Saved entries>

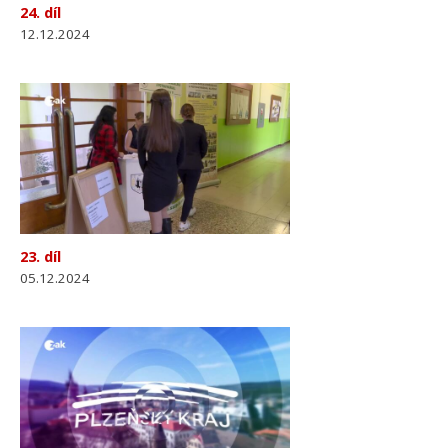
24. díl
12.12.2024
23. díl
05.12.2024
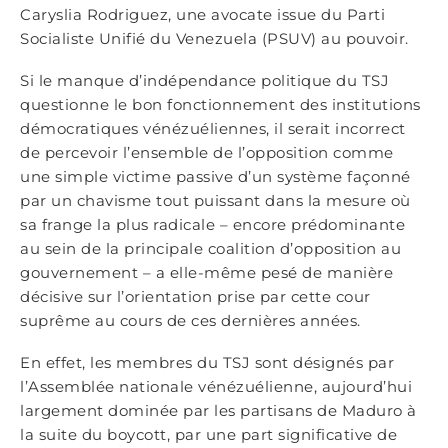
Caryslia Rodriguez, une avocate issue du Parti
Socialiste Unifié du Venezuela (PSUV) au pouvoir.
Si le manque d’indépendance politique du TSJ
questionne le bon fonctionnement des institutions
démocratiques vénézuéliennes, il serait incorrect
de percevoir l’ensemble de l’opposition comme
une simple victime passive d’un système façonné
par un chavisme tout puissant dans la mesure où
sa frange la plus radicale – encore prédominante
au sein de la principale coalition d’opposition au
gouvernement – a elle-même pesé de manière
décisive sur l’orientation prise par cette cour
suprême au cours de ces dernières années.
En effet, les membres du TSJ sont désignés par
l’Assemblée nationale vénézuélienne, aujourd’hui
largement dominée par les partisans de Maduro à
la suite du boycott, par une part significative de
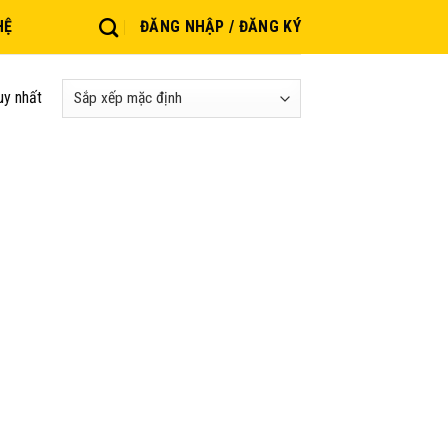
HỆ
ĐĂNG NHẬP / ĐĂNG KÝ
uy nhất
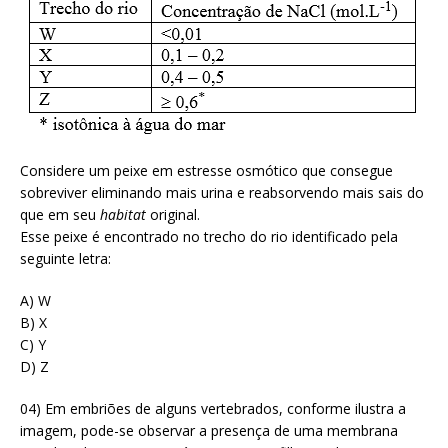
Considere um peixe em estresse osmótico que consegue
sobreviver eliminando mais urina e reabsorvendo mais sais do
que em seu
habitat
original.
Esse peixe é encontrado no trecho do rio identificado pela
seguinte letra:
A) W
B) X
C) Y
D) Z
04) Em embriões de alguns vertebrados, conforme ilustra a
imagem, pode-se observar a presença de uma membrana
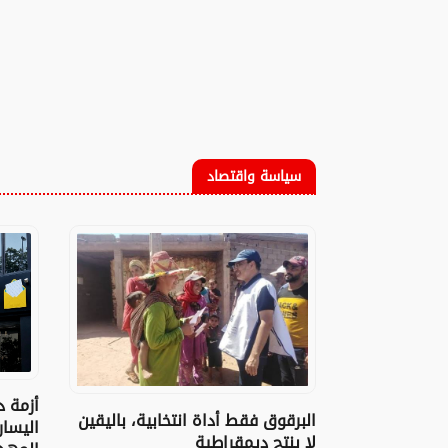
سياسة واقتصاد
أزمة د
البرقوق فقط أداة انتخابية، باليقين
اليسا
لا ينتج ديمقراطية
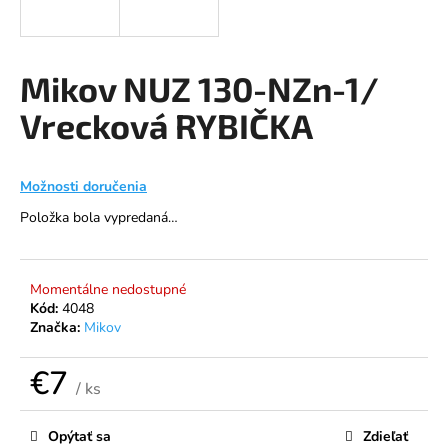
á
j
s
Mikov NUZ 130-NZn-1/
ť
Vrecková RYBIČKA
?
Možnosti doručenia
Položka bola vypredaná…
HĽADAŤ
Momentálne nedostupné
Kód:
4048
O
Značka:
Mikov
d
p
€7
o
/ ks
r
Jednotková
ú
cena:
Opýtať sa
Zdieľať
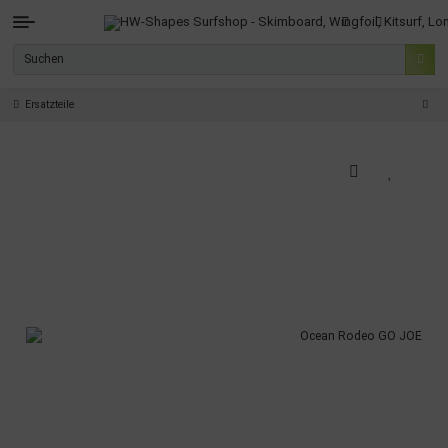
Ersatzteile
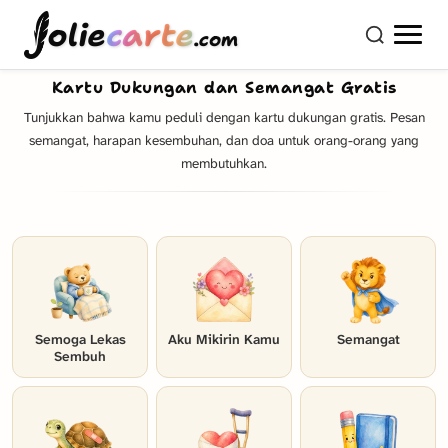
olie
carte
.com
Kartu Dukungan dan Semangat Gratis
Tunjukkan bahwa kamu peduli dengan kartu dukungan gratis. Pesan
semangat, harapan kesembuhan, dan doa untuk orang-orang yang
membutuhkan.
Semoga Lekas
Aku Mikirin Kamu
Semangat
Sembuh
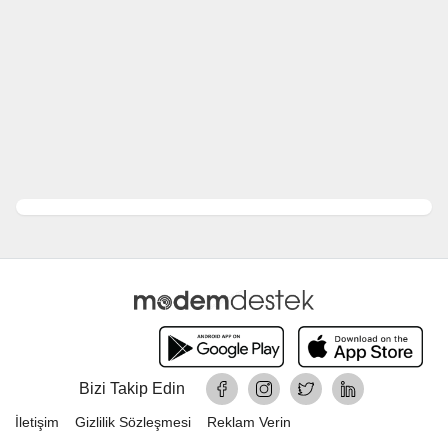
Bizi Takip Edin
İletişim
Gizlilik Sözleşmesi
Reklam Verin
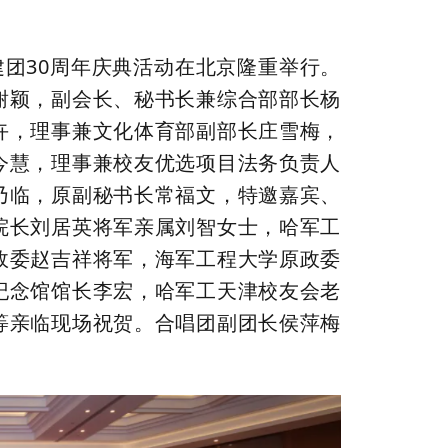
团30周年庆典活动在北京隆重举行。
谢颖，副会长、秘书长兼综合部部长杨
卉，理事兼文化体育部副部长庄雪梅，
今慧，理事兼校友优选项目法务负责人
乃临，原副秘书长常福文，特邀嘉宾、
院长刘居英将军亲属刘智女士，哈军工
政委赵吉祥将军，海军工程大学原政委
纪念馆馆长李宏，哈军工天津校友会老
等亲临现场祝贺。
合唱团副团长侯萍梅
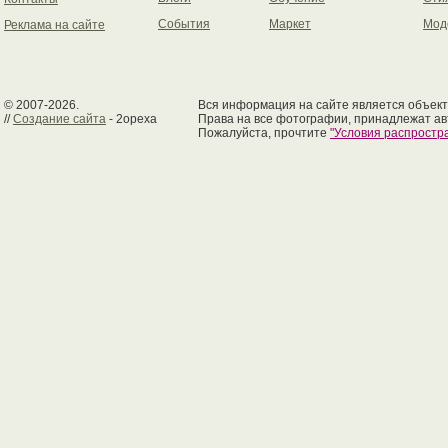
События
Маркет
Мод
Реклама на сайте
© 2007-2026.
Вся информация на сайте является объект
//
Создание сайта
- 2opexa
Права на все фотографии, принадлежат ав
Пожалуйста, прочтите
"Условия распрост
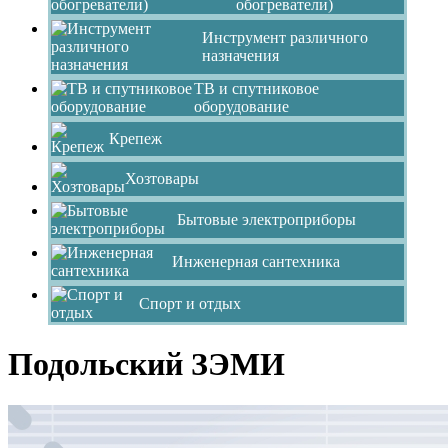
обогреватели)
Инструмент различного
назначения
ТВ и спутниковое
оборудование
Крепеж
Хозтовары
Бытовые электроприборы
Инженерная сантехника
Спорт и отдых
Подольский ЗЭМИ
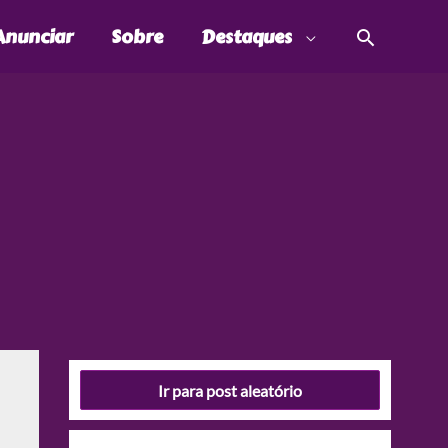
Pesquis
Anunciar
Sobre
Destaques
Ir para post aleatório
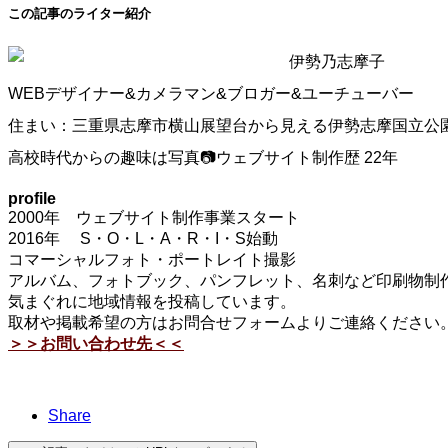
この記事のライター紹介
伊勢乃志摩子
WEBデザイナー&カメラマン&ブロガー&ユーチューバー
住まい：三重県志摩市横山展望台から見える伊勢志摩国立公
高校時代からの趣味は写真📷ウェブサイト制作歴 22年
profile
2000年 ウェブサイト制作事業スタート
2016年 S・O・L・A・R・I・S始動
コマーシャルフォト・ポートレイト撮影
アルバム、フォトブック、パンフレット、名刺など印刷物制作
気まぐれに地域情報を投稿しています。
取材や掲載希望の方はお問合せフォームよりご連絡ください
＞＞お問い合わせ先＜＜
Share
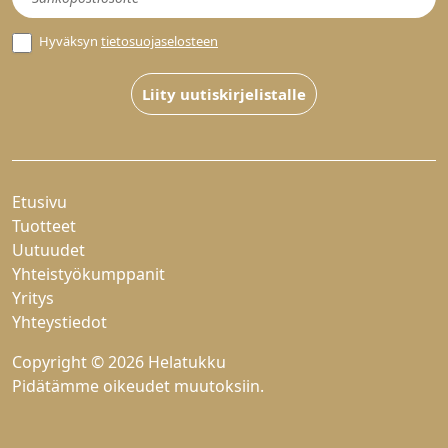
Hyväksyn
tietosuojaselosteen
Liity uutiskirjelistalle
Etusivu
Tuotteet
Uutuudet
Yhteistyökumppanit
Yritys
Yhteystiedot
Copyright © 2026 Helatukku
Pidätämme oikeudet muutoksiin.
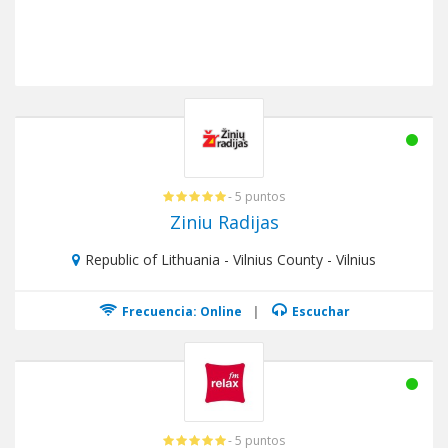
- 5 puntos
Ziniu Radijas
Republic of Lithuania - Vilnius County - Vilnius
Frecuencia: Online
|
Escuchar
- 5 puntos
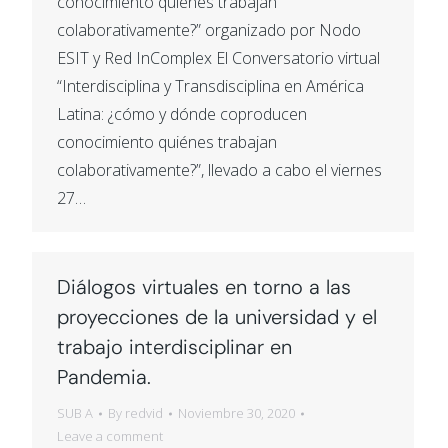
conocimiento quiénes trabajan
colaborativamente?” organizado por Nodo
ESIT y Red InComplex El Conversatorio virtual
“Interdisciplina y Transdisciplina en América
Latina: ¿cómo y dónde coproducen
conocimiento quiénes trabajan
colaborativamente?”, llevado a cabo el viernes
27…
Diálogos virtuales en torno a las
proyecciones de la universidad y el
trabajo interdisciplinar en
Pandemia.
SUB A
By
redvid
Noviembre 30, 2020
Leave a comment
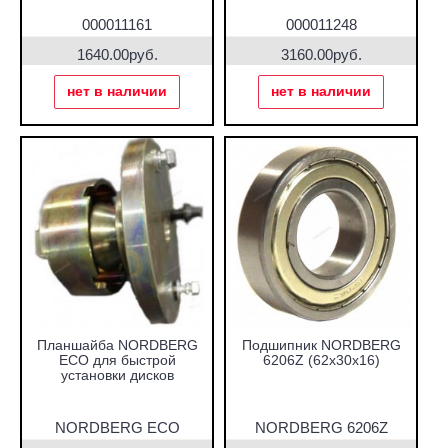
000011161
000011248
1640.00руб.
3160.00руб.
нет в наличии
нет в наличии
Планшайба NORDBERG
Подшипник NORDBERG
ECO для быстрой
6206Z (62x30x16)
установки дисков
NORDBERG ECO
NORDBERG 6206Z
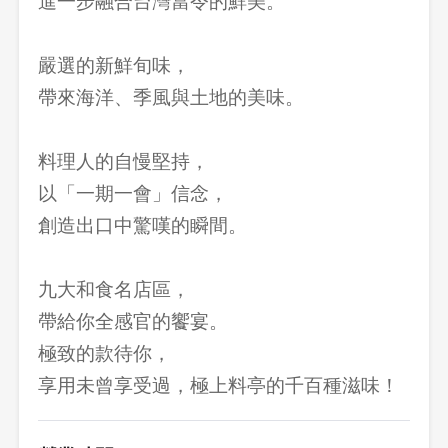
進一步融合台灣當令的鮮美。
嚴選的新鮮旬味，
帶來海洋、季風與土地的美味。
料理人的自慢堅持，
以「一期一會」信念，
創造出口中驚嘆的瞬間。
九大和食名店區，
帶給你全感官的饗宴。
極致的款待你，
享用未曾享受過，極上料亭的千百種滋味！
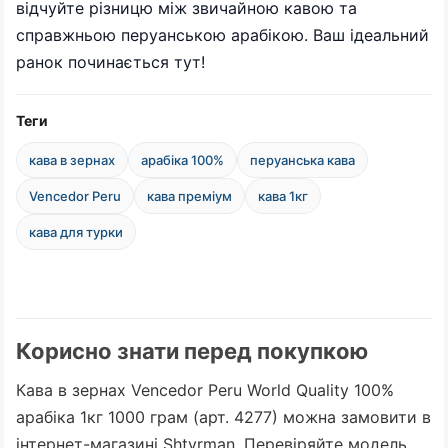
відчуйте різницю між звичайною кавою та
справжньою перуанською арабікою. Ваш ідеальний
ранок починається тут!
Теги
кава в зернах
арабіка 100%
перуанська кава
Vencedor Peru
кава преміум
кава 1кг
кава для турки
Корисно знати перед покупкою
Кава в зернах Vencedor Peru World Quality 100%
арабіка 1кг 1000 грам (арт. 4277) можна замовити в
інтернет-магазині Shtyrman. Перевіряйте модель,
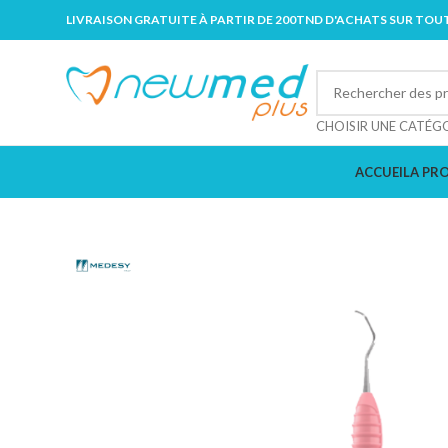
LIVRAISON GRATUITE À PARTIR DE 200TND D'ACHATS SUR TOUT
CHOISIR UNE CATÉG
ACCUEIL
A PR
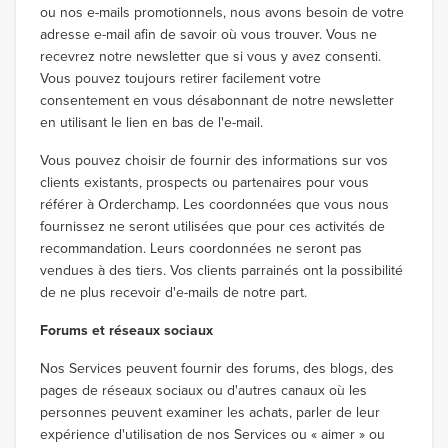
ou nos e-mails promotionnels, nous avons besoin de votre
adresse e-mail afin de savoir où vous trouver. Vous ne
recevrez notre newsletter que si vous y avez consenti.
Vous pouvez toujours retirer facilement votre
consentement en vous désabonnant de notre newsletter
en utilisant le lien en bas de l'e-mail.
Vous pouvez choisir de fournir des informations sur vos
clients existants, prospects ou partenaires pour vous
référer à Orderchamp. Les coordonnées que vous nous
fournissez ne seront utilisées que pour ces activités de
recommandation. Leurs coordonnées ne seront pas
vendues à des tiers. Vos clients parrainés ont la possibilité
de ne plus recevoir d'e-mails de notre part.
Forums et réseaux sociaux
Nos Services peuvent fournir des forums, des blogs, des
pages de réseaux sociaux ou d'autres canaux où les
personnes peuvent examiner les achats, parler de leur
expérience d'utilisation de nos Services ou « aimer » ou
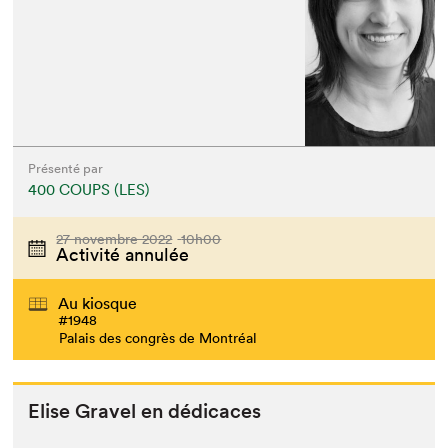
Présenté par
400 COUPS (LES)
27 novembre 2022
10h00
Activité annulée
Au kiosque
#1948
Palais des congrès de Montréal
Elise Grav­el en dédicaces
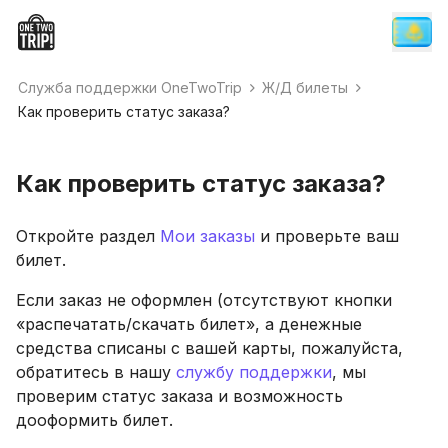
Служба поддержки OneTwoTrip
Ж/Д билеты
Как проверить статус заказа?
Как проверить статус заказа?
Откройте раздел
Мои заказы
и проверьте ваш
билет.
Если заказ не оформлен (отсутствуют кнопки
«распечатать/скачать билет», а денежные
средства списаны с вашей карты, пожалуйста,
обратитесь в нашу
службу поддержки
, мы
проверим статус заказа и возможность
дооформить билет.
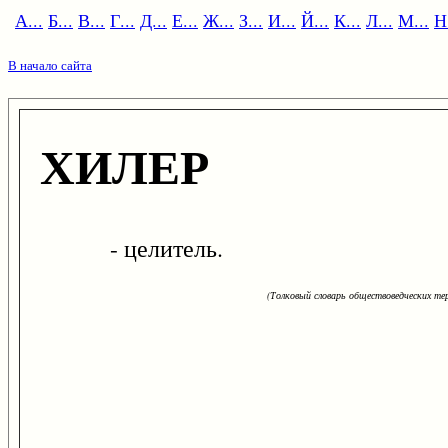
А...
Б...
В...
Г...
Д...
Е...
Ж...
З...
И...
Й...
К...
Л...
М...
Н.
В начало сайта
ХИЛЕР
- целитель.
(Толковый словарь обществоведческих тер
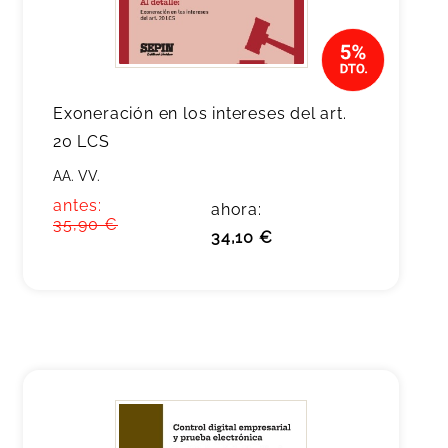
Exoneración en los intereses del art.
20 LCS
AA. VV.
antes:
ahora:
35,90 €
34,10 €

Activity> Transcribe, from the records above, the first line and every line after it up to and including the line with "suprême au cours de ces dernières années."; omit pictures.

Result of this task>
24. díl
12.12.2024
23. díl
05.12.2024
Caryslia Rodriguez, une avocate issue du Parti
Socialiste Unifié du Venezuela (PSUV) au pouvoir.
Si le manque d’indépendance politique du TSJ
questionne le bon fonctionnement des institutions
démocratiques vénézuéliennes, il serait incorrect
de percevoir l’ensemble de l’opposition comme
une simple victime passive d’un système façonné
par un chavisme tout puissant dans la mesure où
sa frange la plus radicale – encore prédominante
au sein de la principale coalition d’opposition au
gouvernement – a elle-même pesé de manière
décisive sur l’orientation prise par cette cour
suprême au cours de ces dernières années.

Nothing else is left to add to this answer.